RECORDS SHOWN START

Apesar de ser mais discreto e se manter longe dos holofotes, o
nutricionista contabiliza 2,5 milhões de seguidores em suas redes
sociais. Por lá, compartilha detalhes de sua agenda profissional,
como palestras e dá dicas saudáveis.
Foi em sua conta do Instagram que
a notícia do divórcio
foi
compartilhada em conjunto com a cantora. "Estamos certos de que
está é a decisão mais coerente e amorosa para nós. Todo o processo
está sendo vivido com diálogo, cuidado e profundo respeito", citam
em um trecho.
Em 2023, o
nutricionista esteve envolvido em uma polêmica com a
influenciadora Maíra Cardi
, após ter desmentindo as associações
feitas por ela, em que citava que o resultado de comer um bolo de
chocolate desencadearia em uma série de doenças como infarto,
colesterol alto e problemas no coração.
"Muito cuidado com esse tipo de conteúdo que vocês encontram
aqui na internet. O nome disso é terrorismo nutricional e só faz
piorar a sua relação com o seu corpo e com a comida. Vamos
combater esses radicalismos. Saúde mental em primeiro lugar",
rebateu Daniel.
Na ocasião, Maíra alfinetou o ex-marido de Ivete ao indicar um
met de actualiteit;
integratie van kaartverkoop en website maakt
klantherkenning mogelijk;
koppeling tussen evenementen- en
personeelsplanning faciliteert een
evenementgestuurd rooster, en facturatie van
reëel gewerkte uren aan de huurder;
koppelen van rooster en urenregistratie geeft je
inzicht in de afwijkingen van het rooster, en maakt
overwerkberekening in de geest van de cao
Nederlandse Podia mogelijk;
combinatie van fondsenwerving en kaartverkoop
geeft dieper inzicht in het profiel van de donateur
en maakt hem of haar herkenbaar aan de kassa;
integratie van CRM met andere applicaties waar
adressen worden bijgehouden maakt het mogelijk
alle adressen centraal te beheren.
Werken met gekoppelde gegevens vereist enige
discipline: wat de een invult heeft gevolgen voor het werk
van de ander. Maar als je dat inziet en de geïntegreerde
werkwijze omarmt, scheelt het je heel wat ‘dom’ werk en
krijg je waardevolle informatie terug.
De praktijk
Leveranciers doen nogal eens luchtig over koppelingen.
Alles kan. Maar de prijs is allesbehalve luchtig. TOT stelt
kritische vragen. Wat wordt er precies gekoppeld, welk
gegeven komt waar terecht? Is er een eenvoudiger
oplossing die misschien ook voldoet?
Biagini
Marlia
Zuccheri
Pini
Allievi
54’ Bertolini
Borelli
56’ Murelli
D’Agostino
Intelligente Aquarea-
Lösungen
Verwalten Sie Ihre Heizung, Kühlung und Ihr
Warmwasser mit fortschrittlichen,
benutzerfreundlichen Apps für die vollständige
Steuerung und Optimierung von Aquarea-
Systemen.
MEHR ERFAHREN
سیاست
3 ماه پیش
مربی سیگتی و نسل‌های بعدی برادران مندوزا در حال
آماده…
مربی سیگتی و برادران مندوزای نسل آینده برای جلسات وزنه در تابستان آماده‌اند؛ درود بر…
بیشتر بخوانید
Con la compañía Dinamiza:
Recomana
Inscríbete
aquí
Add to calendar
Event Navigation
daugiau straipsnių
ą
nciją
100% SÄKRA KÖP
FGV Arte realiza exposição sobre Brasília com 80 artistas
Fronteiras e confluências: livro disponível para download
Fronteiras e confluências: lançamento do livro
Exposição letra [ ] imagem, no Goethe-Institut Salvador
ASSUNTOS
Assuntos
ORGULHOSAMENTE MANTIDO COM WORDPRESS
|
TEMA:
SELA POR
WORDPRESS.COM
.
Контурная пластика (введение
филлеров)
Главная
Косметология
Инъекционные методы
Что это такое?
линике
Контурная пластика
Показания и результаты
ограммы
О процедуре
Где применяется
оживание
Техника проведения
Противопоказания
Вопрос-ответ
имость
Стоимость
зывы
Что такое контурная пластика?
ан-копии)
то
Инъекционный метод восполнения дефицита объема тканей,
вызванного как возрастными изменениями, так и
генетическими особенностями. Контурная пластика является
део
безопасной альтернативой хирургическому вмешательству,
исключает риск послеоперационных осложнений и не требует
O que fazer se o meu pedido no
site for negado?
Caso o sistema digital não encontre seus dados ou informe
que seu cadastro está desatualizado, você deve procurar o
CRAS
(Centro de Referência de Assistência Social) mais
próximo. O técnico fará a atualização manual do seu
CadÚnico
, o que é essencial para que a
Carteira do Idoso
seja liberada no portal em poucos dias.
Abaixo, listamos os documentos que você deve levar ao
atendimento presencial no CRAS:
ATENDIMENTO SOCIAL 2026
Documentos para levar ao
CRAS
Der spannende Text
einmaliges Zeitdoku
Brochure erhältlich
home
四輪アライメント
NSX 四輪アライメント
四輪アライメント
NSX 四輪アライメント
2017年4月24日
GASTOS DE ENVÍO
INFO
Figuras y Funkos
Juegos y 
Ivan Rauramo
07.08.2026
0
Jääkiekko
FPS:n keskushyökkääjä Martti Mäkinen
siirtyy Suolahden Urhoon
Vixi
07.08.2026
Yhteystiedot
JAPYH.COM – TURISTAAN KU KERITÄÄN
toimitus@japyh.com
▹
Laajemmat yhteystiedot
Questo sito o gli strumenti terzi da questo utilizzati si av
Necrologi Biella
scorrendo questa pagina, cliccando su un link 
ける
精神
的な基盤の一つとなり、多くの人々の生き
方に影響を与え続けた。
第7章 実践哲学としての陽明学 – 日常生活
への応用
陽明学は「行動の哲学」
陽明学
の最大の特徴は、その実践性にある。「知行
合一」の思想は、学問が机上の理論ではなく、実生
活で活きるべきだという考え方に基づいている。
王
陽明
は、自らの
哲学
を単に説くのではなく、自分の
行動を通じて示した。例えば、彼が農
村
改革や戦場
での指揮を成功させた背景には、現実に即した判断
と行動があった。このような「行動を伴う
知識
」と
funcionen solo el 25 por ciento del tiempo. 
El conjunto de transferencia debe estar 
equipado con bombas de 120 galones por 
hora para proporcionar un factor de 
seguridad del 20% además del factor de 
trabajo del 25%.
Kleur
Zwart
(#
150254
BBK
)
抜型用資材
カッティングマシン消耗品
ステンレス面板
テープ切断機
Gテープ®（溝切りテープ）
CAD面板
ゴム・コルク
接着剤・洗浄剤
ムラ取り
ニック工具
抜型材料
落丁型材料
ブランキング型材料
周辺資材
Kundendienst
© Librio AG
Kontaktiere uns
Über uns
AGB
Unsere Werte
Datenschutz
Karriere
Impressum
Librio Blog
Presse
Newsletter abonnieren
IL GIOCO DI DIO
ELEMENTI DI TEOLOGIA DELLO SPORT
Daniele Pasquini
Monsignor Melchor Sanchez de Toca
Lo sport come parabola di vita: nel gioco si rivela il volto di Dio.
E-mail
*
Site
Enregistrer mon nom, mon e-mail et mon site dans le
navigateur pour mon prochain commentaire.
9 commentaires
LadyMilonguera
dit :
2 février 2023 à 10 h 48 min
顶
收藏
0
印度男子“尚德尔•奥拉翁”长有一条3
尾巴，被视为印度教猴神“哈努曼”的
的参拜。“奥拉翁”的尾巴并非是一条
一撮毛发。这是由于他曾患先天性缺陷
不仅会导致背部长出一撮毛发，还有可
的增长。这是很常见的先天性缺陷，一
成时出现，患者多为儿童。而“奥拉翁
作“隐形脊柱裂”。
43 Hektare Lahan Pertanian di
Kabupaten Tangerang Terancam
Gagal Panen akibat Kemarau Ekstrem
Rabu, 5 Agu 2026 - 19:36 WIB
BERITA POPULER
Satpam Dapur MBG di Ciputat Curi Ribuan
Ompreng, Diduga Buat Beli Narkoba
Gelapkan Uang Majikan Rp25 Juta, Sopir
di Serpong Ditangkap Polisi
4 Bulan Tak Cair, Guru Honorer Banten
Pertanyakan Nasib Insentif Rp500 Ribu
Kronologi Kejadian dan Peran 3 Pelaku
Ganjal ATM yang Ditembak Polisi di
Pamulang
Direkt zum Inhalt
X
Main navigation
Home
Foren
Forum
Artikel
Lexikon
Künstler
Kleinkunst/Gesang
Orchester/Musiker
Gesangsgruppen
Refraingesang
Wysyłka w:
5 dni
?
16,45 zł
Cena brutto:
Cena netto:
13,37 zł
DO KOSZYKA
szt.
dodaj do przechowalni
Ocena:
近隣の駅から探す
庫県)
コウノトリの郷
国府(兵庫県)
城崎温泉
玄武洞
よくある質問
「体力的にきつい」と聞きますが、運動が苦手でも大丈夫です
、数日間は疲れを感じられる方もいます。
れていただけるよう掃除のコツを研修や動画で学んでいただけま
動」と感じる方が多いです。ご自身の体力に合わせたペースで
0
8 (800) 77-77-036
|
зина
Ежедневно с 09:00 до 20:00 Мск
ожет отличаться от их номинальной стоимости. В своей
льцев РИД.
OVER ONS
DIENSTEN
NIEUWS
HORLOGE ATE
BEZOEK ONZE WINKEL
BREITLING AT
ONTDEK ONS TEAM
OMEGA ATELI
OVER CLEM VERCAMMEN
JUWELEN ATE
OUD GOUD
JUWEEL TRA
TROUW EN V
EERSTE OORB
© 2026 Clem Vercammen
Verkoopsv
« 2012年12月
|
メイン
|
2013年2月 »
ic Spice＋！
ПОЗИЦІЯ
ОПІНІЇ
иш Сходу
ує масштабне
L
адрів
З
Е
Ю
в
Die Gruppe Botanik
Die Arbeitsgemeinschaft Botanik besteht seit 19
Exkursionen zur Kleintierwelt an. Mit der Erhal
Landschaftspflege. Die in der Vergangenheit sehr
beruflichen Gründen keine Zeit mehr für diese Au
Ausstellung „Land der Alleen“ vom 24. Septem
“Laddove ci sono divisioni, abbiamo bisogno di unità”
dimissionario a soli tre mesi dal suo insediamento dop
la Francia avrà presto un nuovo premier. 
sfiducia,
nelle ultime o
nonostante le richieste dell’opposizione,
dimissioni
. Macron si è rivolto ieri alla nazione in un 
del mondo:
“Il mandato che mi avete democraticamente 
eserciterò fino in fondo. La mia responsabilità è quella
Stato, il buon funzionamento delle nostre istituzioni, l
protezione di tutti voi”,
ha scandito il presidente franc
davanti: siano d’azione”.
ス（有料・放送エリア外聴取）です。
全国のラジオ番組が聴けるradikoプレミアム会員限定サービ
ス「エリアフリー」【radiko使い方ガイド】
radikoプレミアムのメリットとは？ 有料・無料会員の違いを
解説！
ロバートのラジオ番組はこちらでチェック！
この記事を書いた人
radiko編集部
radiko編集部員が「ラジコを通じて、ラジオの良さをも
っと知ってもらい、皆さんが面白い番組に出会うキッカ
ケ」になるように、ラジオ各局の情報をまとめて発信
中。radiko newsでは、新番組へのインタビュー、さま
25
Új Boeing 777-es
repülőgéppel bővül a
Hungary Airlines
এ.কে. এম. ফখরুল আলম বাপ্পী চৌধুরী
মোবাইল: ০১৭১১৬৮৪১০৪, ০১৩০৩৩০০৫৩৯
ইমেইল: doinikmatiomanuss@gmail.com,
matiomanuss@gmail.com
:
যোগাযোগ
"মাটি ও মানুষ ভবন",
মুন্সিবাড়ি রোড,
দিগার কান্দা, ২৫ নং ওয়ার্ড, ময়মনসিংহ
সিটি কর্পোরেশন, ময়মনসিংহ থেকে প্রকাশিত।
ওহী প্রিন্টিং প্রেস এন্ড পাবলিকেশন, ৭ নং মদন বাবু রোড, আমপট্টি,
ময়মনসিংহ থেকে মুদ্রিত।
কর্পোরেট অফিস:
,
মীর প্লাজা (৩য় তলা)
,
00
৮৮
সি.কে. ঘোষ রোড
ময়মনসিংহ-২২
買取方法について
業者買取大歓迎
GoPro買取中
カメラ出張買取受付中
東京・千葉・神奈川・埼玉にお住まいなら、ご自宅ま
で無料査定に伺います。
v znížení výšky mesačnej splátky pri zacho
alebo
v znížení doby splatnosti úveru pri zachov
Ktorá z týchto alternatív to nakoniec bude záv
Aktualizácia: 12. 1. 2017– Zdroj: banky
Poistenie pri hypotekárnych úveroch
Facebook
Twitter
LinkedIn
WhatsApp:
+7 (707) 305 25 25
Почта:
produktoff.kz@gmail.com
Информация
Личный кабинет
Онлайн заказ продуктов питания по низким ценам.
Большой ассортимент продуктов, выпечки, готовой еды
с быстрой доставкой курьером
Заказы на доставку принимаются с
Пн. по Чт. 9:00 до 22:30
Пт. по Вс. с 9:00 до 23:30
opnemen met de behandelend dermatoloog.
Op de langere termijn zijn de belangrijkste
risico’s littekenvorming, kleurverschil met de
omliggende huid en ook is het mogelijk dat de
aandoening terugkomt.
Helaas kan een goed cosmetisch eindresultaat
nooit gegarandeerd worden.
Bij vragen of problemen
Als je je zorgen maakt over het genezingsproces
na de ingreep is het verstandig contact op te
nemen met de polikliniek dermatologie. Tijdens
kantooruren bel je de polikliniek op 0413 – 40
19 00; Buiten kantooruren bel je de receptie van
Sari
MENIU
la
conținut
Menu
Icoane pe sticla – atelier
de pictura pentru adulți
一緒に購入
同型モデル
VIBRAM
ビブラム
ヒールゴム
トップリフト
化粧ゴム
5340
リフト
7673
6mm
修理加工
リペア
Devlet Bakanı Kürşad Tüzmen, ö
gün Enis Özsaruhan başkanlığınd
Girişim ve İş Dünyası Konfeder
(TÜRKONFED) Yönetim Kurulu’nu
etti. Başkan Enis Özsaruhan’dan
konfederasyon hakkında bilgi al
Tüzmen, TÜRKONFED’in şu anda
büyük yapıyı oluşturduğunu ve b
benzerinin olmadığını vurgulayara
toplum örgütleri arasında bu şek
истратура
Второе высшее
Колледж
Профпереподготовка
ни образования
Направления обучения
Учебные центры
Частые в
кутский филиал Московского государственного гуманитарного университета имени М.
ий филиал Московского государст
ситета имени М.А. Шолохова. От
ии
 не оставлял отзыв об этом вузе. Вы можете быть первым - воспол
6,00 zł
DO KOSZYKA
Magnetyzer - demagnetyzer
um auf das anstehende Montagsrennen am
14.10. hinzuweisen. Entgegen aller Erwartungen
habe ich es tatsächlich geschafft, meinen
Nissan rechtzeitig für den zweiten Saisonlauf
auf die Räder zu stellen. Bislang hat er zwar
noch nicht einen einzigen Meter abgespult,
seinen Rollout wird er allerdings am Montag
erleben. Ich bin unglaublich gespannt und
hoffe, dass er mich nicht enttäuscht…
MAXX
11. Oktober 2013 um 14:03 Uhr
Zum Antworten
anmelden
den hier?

RECORDS SHOWN END

DIRECTIONS - What is asked for is an exact copy of the lines above from the one containing "combater esses radicalismos." through the one containing "100% SÄKRA KÖP", and only those.

EXERCISE OUTPUT -
combater esses radicalismos. Saúde mental em primeiro lugar",
rebateu Daniel.
Na ocasião, Maíra alfinetou o ex-marido de Ivete ao indicar um
met de actualiteit;
integratie van kaartverkoop en website maakt
klantherkenning mogelijk;
koppeling tussen evenementen- en
personeelsplanning faciliteert een
evenementgestuurd rooster, en facturatie van
reëel gewerkte uren aan de huurder;
koppelen van rooster en urenregistratie geeft je
inzicht in de afwijkingen van het rooster, en maakt
overwerkberekening in de geest van de cao
Nederlandse Podia mogelijk;
combinatie van fondsenwerving en kaartverkoop
geeft dieper inzicht in het profiel van de donateur
en maakt hem of haar herkenbaar aan de kassa;
integratie van CRM met andere applicaties waar
adressen worden bijgehouden maakt het mogelijk
alle adressen centraal te beheren.
Werken met gekoppelde gegevens vereist enige
discipline: wat de een invult heeft gevolgen voor het werk
van de ander. Maar als je dat inziet en de geïntegreerde
werkwijze omarmt, scheelt het je heel wat ‘dom’ werk en
krijg je waardevolle informatie terug.
De praktijk
Leveranciers doen nogal eens luchtig over koppelingen.
Alles kan. Maar de prijs is allesbehalve luchtig. TOT stelt
kritische vragen. Wat wordt er precies gekoppeld, welk
gegeven komt waar terecht? Is er een eenvoudiger
oplossing die misschien ook voldoet?
Biagini
Marlia
Zuccheri
Pini
Allievi
54’ Bertolini
Borelli
56’ Murelli
D’Agostino
Intelligente Aquarea-
Lösungen
Verwalten Sie Ihre Heizung, Kühlung und Ihr
Warmwasser mit fortschrittlichen,
benutzerfreundlichen Apps für die vollständige
Steuerung und Optimierung von Aquarea-
Systemen.
MEHR ERFAHREN
سیاست
3 ماه پیش
مربی سیگتی و نسل‌های بعدی برادران مندوزا در حال
آماده…
مربی سیگتی و برادران مندوزای نسل آینده برای جلسات وزنه در تابستان آماده‌اند؛ درود بر…
بیشتر بخوانید
Con la compañía Dinamiza:
Recomana
Inscríbete
aquí
Add to calendar
Event Navigation
daugiau straipsnių
ą
nciją
100% SÄKRA KÖP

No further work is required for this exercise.